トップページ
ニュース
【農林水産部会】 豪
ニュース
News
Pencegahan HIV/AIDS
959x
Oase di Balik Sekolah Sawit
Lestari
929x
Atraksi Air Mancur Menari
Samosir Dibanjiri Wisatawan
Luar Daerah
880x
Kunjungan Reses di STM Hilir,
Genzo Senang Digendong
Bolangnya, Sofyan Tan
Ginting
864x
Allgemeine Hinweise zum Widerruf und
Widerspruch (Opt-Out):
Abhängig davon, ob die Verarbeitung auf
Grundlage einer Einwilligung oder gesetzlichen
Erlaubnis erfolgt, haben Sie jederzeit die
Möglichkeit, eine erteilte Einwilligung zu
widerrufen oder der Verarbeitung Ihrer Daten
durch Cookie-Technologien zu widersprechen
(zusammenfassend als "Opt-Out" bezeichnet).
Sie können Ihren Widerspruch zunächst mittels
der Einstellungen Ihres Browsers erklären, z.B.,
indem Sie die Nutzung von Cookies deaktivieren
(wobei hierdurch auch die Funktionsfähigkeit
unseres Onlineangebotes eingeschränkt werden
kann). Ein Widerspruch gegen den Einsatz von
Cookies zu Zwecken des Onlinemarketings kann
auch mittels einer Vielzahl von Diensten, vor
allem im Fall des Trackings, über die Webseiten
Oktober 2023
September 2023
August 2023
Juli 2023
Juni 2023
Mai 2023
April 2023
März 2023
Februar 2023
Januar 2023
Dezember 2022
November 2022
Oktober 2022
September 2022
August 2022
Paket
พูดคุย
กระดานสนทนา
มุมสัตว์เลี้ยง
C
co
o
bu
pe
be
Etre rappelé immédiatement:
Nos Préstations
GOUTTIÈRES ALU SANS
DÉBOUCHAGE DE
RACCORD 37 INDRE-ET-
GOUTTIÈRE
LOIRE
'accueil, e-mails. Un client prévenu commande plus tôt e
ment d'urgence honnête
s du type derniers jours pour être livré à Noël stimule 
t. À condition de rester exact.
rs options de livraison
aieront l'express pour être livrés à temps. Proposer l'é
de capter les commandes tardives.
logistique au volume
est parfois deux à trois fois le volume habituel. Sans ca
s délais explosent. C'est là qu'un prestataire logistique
———
(TASK) Please recast every line of text in the rows above as a Markdown table with the columns Line No. and Content, numbering the lines in order and leaving out any blank ones.

(OUTPUT OF THE EXERCISE)
| Line No. | Content |
|---|---|
| 1 | トップページ |
| 2 | ニュース |
| 3 | 【農林水産部会】 豪 |
| 4 | ニュース |
| 5 | News |
| 6 | Pencegahan HIV/AIDS |
| 7 | 959x |
| 8 | Oase di Balik Sekolah Sawit |
| 9 | Lestari |
| 10 | 929x |
| 11 | Atraksi Air Mancur Menari |
| 12 | Samosir Dibanjiri Wisatawan |
| 13 | Luar Daerah |
| 14 | 880x |
| 15 | Kunjungan Reses di STM Hilir, |
| 16 | Genzo Senang Digendong |
| 17 | Bolangnya, Sofyan Tan |
| 18 | Ginting |
| 19 | 864x |
| 20 | Allgemeine Hinweise zum Widerruf und |
| 21 | Widerspruch (Opt-Out): |
| 22 | Abhängig davon, ob die Verarbeitung auf |
| 23 | Grundlage einer Einwilligung oder gesetzlichen |
| 24 | Erlaubnis erfolgt, haben Sie jederzeit die |
| 25 | Möglichkeit, eine erteilte Einwilligung zu |
| 26 | widerrufen oder der Verarbeitung Ihrer Daten |
| 27 | durch Cookie-Technologien zu widersprechen |
| 28 | (zusammenfassend als "Opt-Out" bezeichnet). |
| 29 | Sie können Ihren Widerspruch zunächst mittels |
| 30 | der Einstellungen Ihres Browsers erklären, z.B., |
| 31 | indem Sie die Nutzung von Cookies deaktivieren |
| 32 | (wobei hierdurch auch die Funktionsfähigkeit |
| 33 | unseres Onlineangebotes eingeschränkt werden |
| 34 | kann). Ein Widerspruch gegen den Einsatz von |
| 35 | Cookies zu Zwecken des Onlinemarketings kann |
| 36 | auch mittels einer Vielzahl von Diensten, vor |
| 37 | allem im Fall des Trackings, über die Webseiten |
| 38 | Oktober 2023 |
| 39 | September 2023 |
| 40 | August 2023 |
| 41 | Juli 2023 |
| 42 | Juni 2023 |
| 43 | Mai 2023 |
| 44 | April 2023 |
| 45 | März 2023 |
| 46 | Februar 2023 |
| 47 | Januar 2023 |
| 48 | Dezember 2022 |
| 49 | November 2022 |
| 50 | Oktober 2022 |
| 51 | September 2022 |
| 52 | August 2022 |
| 53 | Paket |
| 54 | พูดคุย |
| 55 | กระดานสนทนา |
| 56 | มุมสัตว์เลี้ยง |
| 57 | C |
| 58 | co |
| 59 | o |
| 60 | bu |
| 61 | pe |
| 62 | be |
| 63 | Etre rappelé immédiatement: |
| 64 | Nos Préstations |
| 65 | GOUTTIÈRES ALU SANS |
| 66 | DÉBOUCHAGE DE |
| 67 | RACCORD 37 INDRE-ET- |
| 68 | GOUTTIÈRE |
| 69 | LOIRE |
| 70 | 'accueil, e-mails. Un client prévenu commande plus tôt e |
| 71 | ment d'urgence honnête |
| 72 | s du type derniers jours pour être livré à Noël stimule  |
| 73 | t. À condition de rester exact. |
| 74 | rs options de livraison |
| 75 | aieront l'express pour être livrés à temps. Proposer l'é |
| 76 | de capter les commandes tardives. |
| 77 | logistique au volume |
| 78 | est parfois deux à trois fois le volume habituel. Sans ca |
| 79 | s délais explosent. C'est là qu'un prestataire logistique |